# You want service? THIS is service!!!



## AndyC (Oct 25, 2005)

Who else would travel a 100 mile round trip to deliver an order and on top of that 1) provide a product from their personal stock when a product's not available and 2) give a mate a lift home from Southampton to boot??!!!!
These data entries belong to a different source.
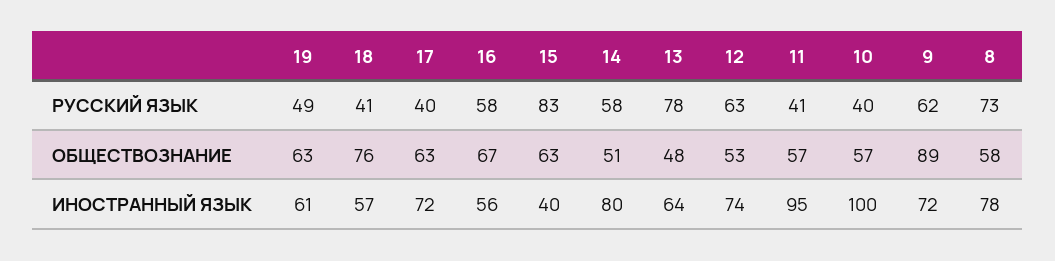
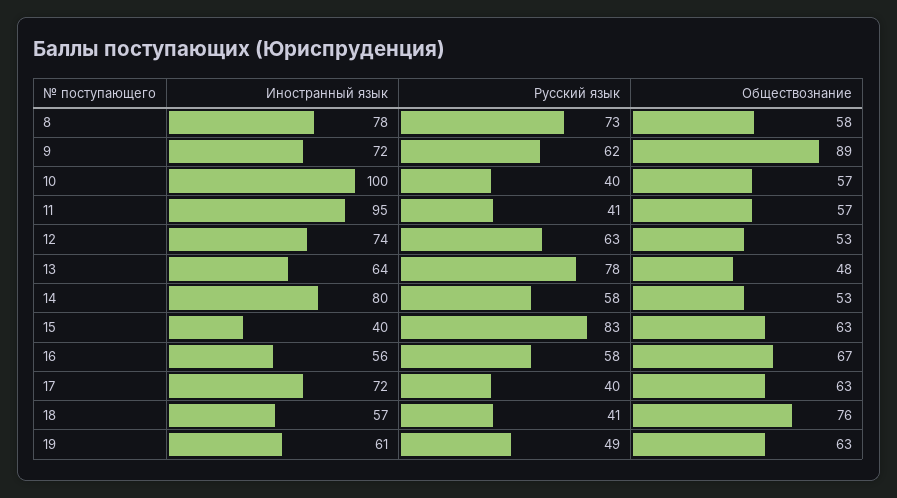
  {
    "19": {
      "РУССКИЙ ЯЗЫК": 49,
      "ОБЩЕСТВОЗНАНИЕ": 63,
      "ИНОСТРАННЫЙ ЯЗЫК": 61
    },
    "18": {
      "РУССКИЙ ЯЗЫК": 41,
      "ОБЩЕСТВОЗНАНИЕ": 76,
      "ИНОСТРАННЫЙ ЯЗЫК": 57
    },
    "17": {
      "РУССКИЙ ЯЗЫК": 40,
      "ОБЩЕСТВОЗНАНИЕ": 63,
      "ИНОСТРАННЫЙ ЯЗЫК": 72
    },
    "16": {
      "РУССКИЙ ЯЗЫК": 58,
      "ОБЩЕСТВОЗНАНИЕ": 67,
      "ИНОСТРАННЫЙ ЯЗЫК": 56
    },
    "15": {
      "РУССКИЙ ЯЗЫК": 83,
      "ОБЩЕСТВОЗНАНИЕ": 63,
      "ИНОСТРАННЫЙ ЯЗЫК": 40
    },
    "14": {
      "РУССКИЙ ЯЗЫК": 58,
-     "ОБЩЕСТВОЗНАНИЕ": 51,
+     "ОБЩЕСТВОЗНАНИЕ": 53,
      "ИНОСТРАННЫЙ ЯЗЫК": 80
    },
    "13": {
      "РУССКИЙ ЯЗЫК": 78,
      "ОБЩЕСТВОЗНАНИЕ": 48,
      "ИНОСТРАННЫЙ ЯЗЫК": 64
    },
    "12": {
      "РУССКИЙ ЯЗЫК": 63,
      "ОБЩЕСТВОЗНАНИЕ": 53,
      "ИНОСТРАННЫЙ ЯЗЫК": 74
    },
    "11": {
      "РУССКИЙ ЯЗЫК": 41,
      "ОБЩЕСТВОЗНАНИЕ": 57,
      "ИНОСТРАННЫЙ ЯЗЫК": 95
    },
    "10": {
      "РУССКИЙ ЯЗЫК": 40,
      "ОБЩЕСТВОЗНАНИЕ": 57,
      "ИНОСТРАННЫЙ ЯЗЫК": 100
    },
    "9": {
      "РУССКИЙ ЯЗЫК": 62,
      "ОБЩЕСТВОЗНАНИЕ": 89,
      "ИНОСТРАННЫЙ ЯЗЫК": 72
    },
    "8": {
      "РУССКИЙ ЯЗЫК": 73,
      "ОБЩЕСТВОЗНАНИЕ": 58,
      "ИНОСТРАННЫЙ ЯЗЫК": 78
    }
  }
Top man Mr O :thumb: :thumb:


----------



## Johnnyopolis (Oct 25, 2005)

Couldnt have you jumping on a train now could I


----------



## david g (Dec 14, 2005)

Do you hand deliver to Scotland Johnny?


----------



## Johnnyopolis (Oct 25, 2005)

depends how much you buy David....


----------



## david g (Dec 14, 2005)

Good answer mate,what about the zymol Royale wax?Is it not in your contract to hand deliver that one?...lol


----------



## Johnnyopolis (Oct 25, 2005)

you buy one of them and ill gladly bring it up personally to you.....


----------



## Alex L (Oct 25, 2005)

If you guys were down this end you should of popped in to say hello 

When you down next? it might save the postage on my order :lol:


----------



## AndyC (Oct 25, 2005)

Couple of weeks Alex when I come back down to collect the 205 :thumb:


----------



## Alex L (Oct 25, 2005)

You've not taken it to Regal have you?


----------



## Blacky350z (Jun 23, 2006)

That was me you popped into:wave: 

Have to say what a fantastic service!

Ordered on Monday but by Friday when I got home from work

No delivery 

A quick phone call sorted the problem out and at approx 4.pm on 

a Friday they got in the car and delivered all the way to Southampton

Superb service guys:thumb: and big THANKS


----------



## AndyC (Oct 25, 2005)

Alex L said:


> You've not taken it to Regal have you?


Nope - X Sport Racing in Totton; Miles Horne there's a 205 Legend as Super Josh here will no doubt confirm


----------



## Super Josh (Oct 31, 2005)

AndyC said:


> Nope - X Sport Racing in Totton; Miles Horne there's a 205 Legend as Super Josh here will no doubt confirm


Excellent news Mate, so she's finally gone under the knife then? :thumb: It's going to be a long fortnight, but WELL worth it 

Josh


----------



## AndyC (Oct 25, 2005)

Super Josh said:


> Excellent news Mate, so she's finally gone under the knife then? :thumb: It's going to be a long fortnight, but WELL worth it
> 
> Josh


Yep - waved goodbye to Miles yesterday afternoon. He's also replacing the master cylinder and servo and I now need to find a P2 exhaust as according to Miles they're 2" (P1.5 is 1.5" so more restrictive) and I'm *still* waiting on my polishing kit from Holden Vintage - ordered a week ago - to polish up my 1.9 wheels


----------



## Snazy (Nov 13, 2005)

Now pop some over to S.E London, there is a good chap.


----------